** Opening EXERCISE DATA block **
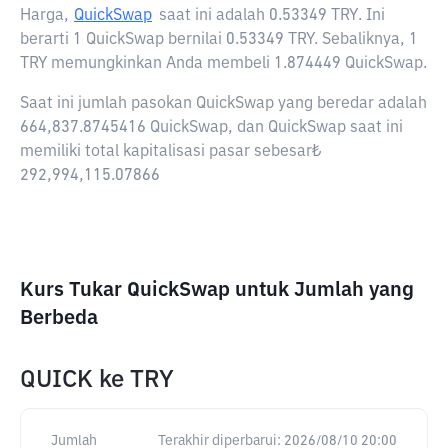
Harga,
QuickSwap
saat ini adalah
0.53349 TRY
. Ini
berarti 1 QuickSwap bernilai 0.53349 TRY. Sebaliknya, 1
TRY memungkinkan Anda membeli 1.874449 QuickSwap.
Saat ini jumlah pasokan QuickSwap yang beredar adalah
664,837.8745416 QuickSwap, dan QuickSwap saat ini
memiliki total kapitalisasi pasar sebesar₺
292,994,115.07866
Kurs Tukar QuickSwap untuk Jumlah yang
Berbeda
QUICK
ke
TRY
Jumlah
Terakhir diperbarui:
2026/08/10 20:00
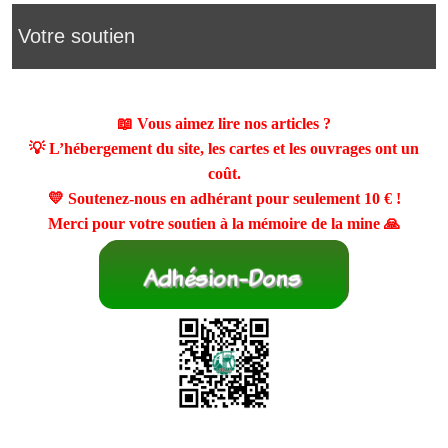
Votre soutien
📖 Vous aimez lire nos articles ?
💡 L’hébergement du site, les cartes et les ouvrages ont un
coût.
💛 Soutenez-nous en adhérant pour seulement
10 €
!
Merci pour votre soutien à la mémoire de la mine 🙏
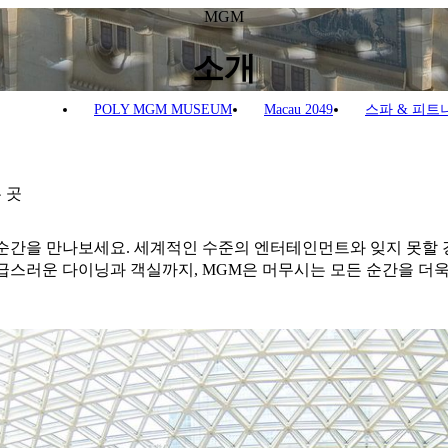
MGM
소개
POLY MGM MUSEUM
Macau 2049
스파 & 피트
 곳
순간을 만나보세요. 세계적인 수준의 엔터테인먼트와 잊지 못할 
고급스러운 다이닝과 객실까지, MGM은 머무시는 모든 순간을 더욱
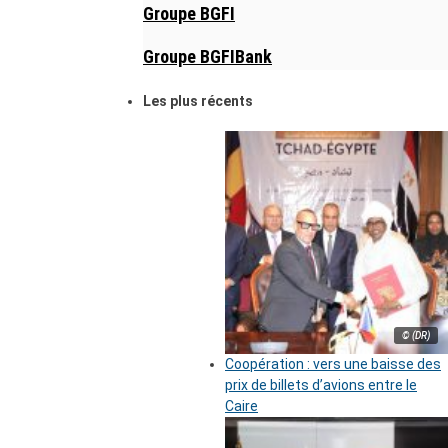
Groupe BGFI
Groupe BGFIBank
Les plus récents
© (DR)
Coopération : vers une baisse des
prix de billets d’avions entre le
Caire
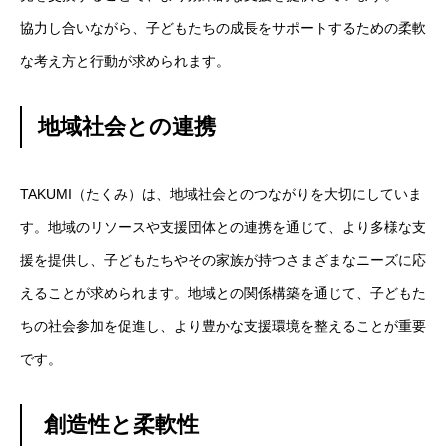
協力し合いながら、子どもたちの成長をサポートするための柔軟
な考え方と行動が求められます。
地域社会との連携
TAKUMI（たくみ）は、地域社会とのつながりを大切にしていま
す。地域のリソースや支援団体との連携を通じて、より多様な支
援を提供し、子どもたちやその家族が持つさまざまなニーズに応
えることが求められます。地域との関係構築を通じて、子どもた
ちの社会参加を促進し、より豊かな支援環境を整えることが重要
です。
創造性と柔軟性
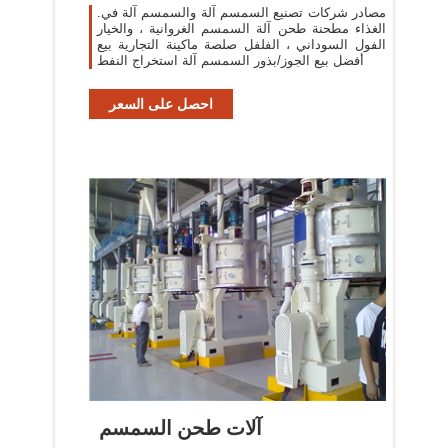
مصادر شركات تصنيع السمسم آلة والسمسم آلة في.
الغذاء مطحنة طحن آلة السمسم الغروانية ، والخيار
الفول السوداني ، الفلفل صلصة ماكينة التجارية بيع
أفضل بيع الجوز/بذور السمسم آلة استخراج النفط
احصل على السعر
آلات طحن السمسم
** Closing EXERCISE DATA block **
EXERCISE DIRECTIONS -
Without including the pictures, copy all of the data exactly.

EXERCISE SOLUTION -
Harga,
QuickSwap
saat ini adalah
0.53349 TRY
. Ini
berarti 1 QuickSwap bernilai 0.53349 TRY. Sebaliknya, 1
TRY memungkinkan Anda membeli 1.874449 QuickSwap.
Saat ini jumlah pasokan QuickSwap yang beredar adalah
664,837.8745416 QuickSwap, dan QuickSwap saat ini
memiliki total kapitalisasi pasar sebesar₺
292,994,115.07866
Kurs Tukar QuickSwap untuk Jumlah yang
Berbeda
QUICK
ke
TRY
Jumlah
Terakhir diperbarui:
2026/08/10 20:00
Votre soutien
📖 Vous aimez lire nos articles ?
💡 L’hébergement du site, les cartes et les ouvrages ont un
coût.
💛 Soutenez-nous en adhérant pour seulement
10 €
!
Merci pour votre soutien à la mémoire de la mine 🙏
MGM
소개
POLY MGM MUSEUM
Macau 2049
스파 & 피트
 곳
순간을 만나보세요. 세계적인 수준의 엔터테인먼트와 잊지 못할 
고급스러운 다이닝과 객실까지, MGM은 머무시는 모든 순간을 더욱
Groupe BGFI
Groupe BGFIBank
Les plus récents
© (DR)
Coopération : vers une baisse des
prix de billets d’avions entre le
Caire
協力し合いながら、子どもたちの成長をサポートするための柔軟
な考え方と行動が求められます。
地域社会との連携
TAKUMI（たくみ）は、地域社会とのつながりを大切にしていま
す。地域のリソースや支援団体との連携を通じて、より多様な支
援を提供し、子どもたちやその家族が持つさまざまなニーズに応
えることが求められます。地域との関係構築を通じて、子どもた
ちの社会参加を促進し、より豊かな支援環境を整えることが重要
です。
創造性と柔軟性
مصادر شركات تصنيع السمسم آلة والسمسم آلة في.
الغذاء مطحنة طحن آلة السمسم الغروانية ، والخيار
الفول السوداني ، الفلفل صلصة ماكينة التجارية بيع
أفضل بيع الجوز/بذور السمسم آلة استخراج النفط
احصل على السعر
آلات طحن السمسم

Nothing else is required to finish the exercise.